[Page extract]

Secondly, there’s a particular well-known feature of the Brexit negotiation process: the two-year deadline that applies once Article 50 is triggered. This means that Parliament does not face the ordinary choice between approving a treaty or the status quo; rather the choice will be between leaving the EU on the Brexit terms negotiated by the government and leaving the EU without any terms at all, which will also cause major transitional problems. For instance, would the UK have to release from prison, or refrain from arresting, fugitives who were the subject of a European Arrest Warrant issued by an EU Member State on Brexit Day?

Thirdly, there is no reason for secrecy on ‘negotiation tactics’ grounds once a text has been tabled to the other side. In effect, those cards are on the table already. On the other hand, it would damage the UK’s negotiation position to release notes which give the government’s fallback position: those cards are still face down. There will, inevitably, be some embarrassment if the UK government doesn’t obtain its initial negotiation position. But this is normal in any treaty negotiation, and the government simply has to prepare public opinion for this.

Fourthly, it would be odd if the UK parliament had any less a role than the European Parliament, which not only (like the UK Parliament) has to approve any final Brexit deal, but must be ‘immediately and fully informed at all stages of the procedure’ (Article 218 TFEU). As a recent post on this blog pointed out, there is EU case law clarifying these rights, as well as a ‘closed door’ procedure for MEPs to review texts.

4         Who should control what happens after Brexit?

This issue has come to the fore with the government’s announcement of a ‘Great Repeal Bill’, to replace the European Communities Act. First of all, some general points about this Bill. It won’t take effect until Brexit Day, so the UK will still be in compliance with its EU law obligations beforehand.  An interesting point is how the Act will deal with any EU laws adopted after it obtains Royal Assent, but before Brexit Day: logically, it should at least cover those which fall due for the UK to apply in the meantime. (My thanks to Graham Smith for raising this point).

[/Page extract]
[Data block]

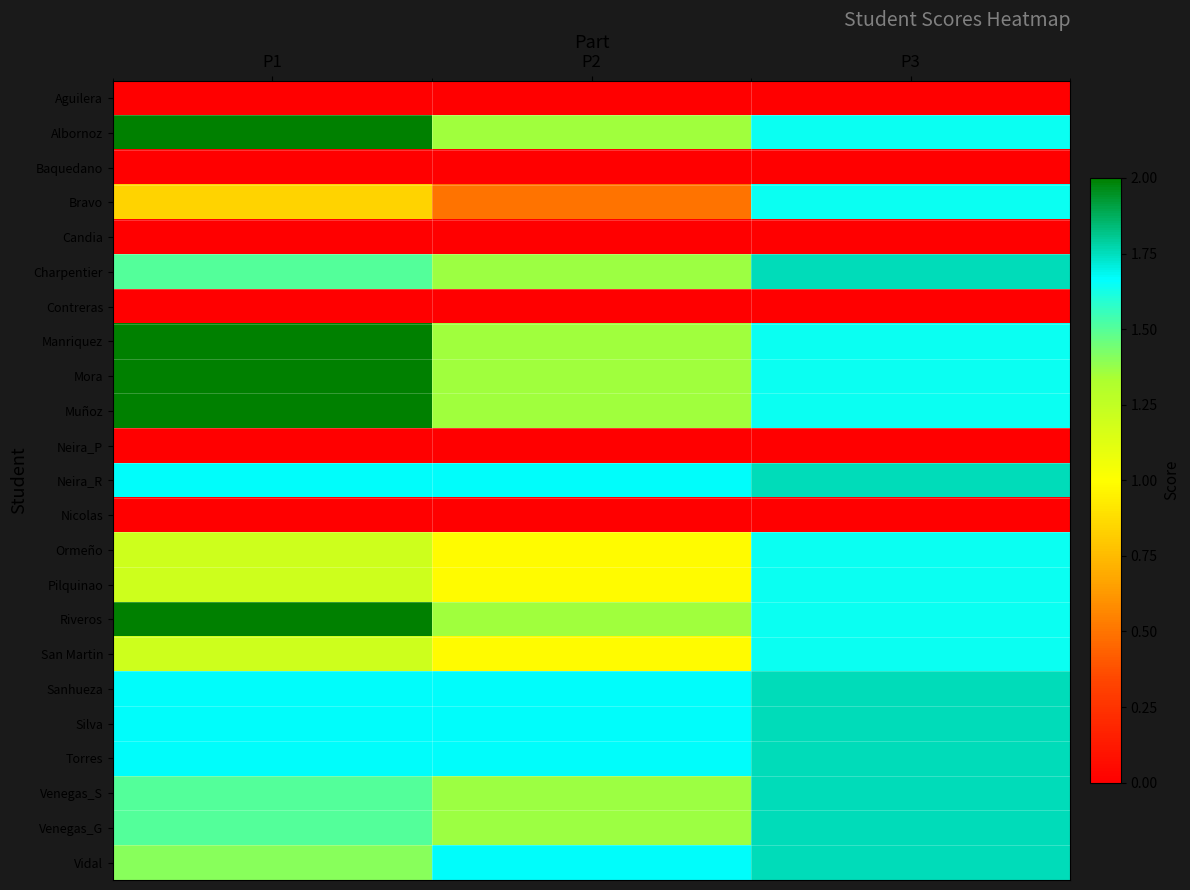

Between P1 and P3, which is larger?

P1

[/Data block]

Brief: Could you continue the Brexit commentary above, picking up right after its last sentence about the Great Repeal Bill?

Task result:
Secondly, despite the title, the Act won’t actually repeal any substantive EU law, but just the opposite: it will keep all pre-Brexit EU law in force in the UK. But it’s not therefore a meaningless gesture, as some have suggested, as it will do several things: a) prevent post-Brexit EU law from applying to the UK; b) limit the legal effect of EU law in the UK’s legal systems (ie, EU law would presumably no longer have primacy over all other national laws in principle); and c) remove the role of the EU courts in interpreting that law. This raises some key questions: would the UK want a legal mechanism for adapting easily to post-Brexit EU laws that it wishes to apply? What would be the impact of pre-Brexit, and post-Brexit, case law of the CJEU on interpreting this law? How will the UK match the EU regulatory bodies referred to in EU legislation?  Despite those questions, though, the plan for the Bill does offer a great degree of legal certainty, as businesses and others know that there will not suddenly be a legislative vacuum as regards a big chunk of the law on intellectual property, data protection, environmental protection, and so on.

Thirdly, there are two other things that the ‘Great Repeal Act’ won’t do: a) it won’t affect EU laws that form part of UK law due to other statutes (such as the Extradition Act), although they will equally stay in force in much the same way as the EU law preserved by the Repeal Act; and b) it won’t bind the European Union (or, where relevant, non-EU states). Any EU law kept in force in UK form which relates to trade with the EU, or other UK relations with the EU (recognition of judgments, or return of asylum-seekers, for instance) will only have practical effect to the extent that the UK and the EU have reached an agreement to this effect.

Fourthly – and this is my main focus for now – the ‘Great Repeal Act’ will set out a process for repealing or amending that EU law retained by that Act as and when the UK wishes to do so. The key issue here is: will the government decide that, or Parliament? The government’s announcement makes clear that it wants Parliament to confer power upon it to make at least some of the decisions on repealing EU law.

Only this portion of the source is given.